* **Exercise brief**
Please take the lines from the one holding "c Phone solicitations" through the one holding "2 a Did the" in the data below and copy them exactly.

Source data
BEGIN
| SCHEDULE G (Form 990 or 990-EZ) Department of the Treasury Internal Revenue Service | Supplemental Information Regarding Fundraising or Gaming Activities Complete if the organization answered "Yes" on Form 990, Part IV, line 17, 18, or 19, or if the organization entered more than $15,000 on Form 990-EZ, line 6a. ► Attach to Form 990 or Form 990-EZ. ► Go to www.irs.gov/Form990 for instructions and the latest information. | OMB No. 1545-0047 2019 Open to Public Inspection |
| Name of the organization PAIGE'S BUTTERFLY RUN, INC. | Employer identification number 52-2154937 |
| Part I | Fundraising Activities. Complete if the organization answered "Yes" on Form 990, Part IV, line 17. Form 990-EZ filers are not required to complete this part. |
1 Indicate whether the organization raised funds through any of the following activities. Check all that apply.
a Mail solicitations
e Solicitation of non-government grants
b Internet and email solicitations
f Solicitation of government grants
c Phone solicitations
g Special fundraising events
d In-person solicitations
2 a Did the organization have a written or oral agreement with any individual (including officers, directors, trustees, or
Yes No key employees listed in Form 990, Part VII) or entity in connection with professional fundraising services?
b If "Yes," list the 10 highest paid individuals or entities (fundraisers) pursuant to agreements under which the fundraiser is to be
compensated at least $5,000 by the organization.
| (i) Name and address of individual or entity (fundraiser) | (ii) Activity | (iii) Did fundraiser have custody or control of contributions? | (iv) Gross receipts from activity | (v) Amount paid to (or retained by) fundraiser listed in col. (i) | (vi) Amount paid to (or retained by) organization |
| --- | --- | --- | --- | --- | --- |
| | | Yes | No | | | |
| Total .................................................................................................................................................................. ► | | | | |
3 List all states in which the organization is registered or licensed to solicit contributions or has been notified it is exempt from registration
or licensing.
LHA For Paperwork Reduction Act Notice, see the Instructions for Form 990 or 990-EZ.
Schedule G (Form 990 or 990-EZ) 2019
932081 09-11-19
END
* **Solution for this problem**
c Phone solicitations
g Special fundraising events
d In-person solicitations
2 a Did the organization have a written or oral agreement with any individual (including officers, directors, trustees, or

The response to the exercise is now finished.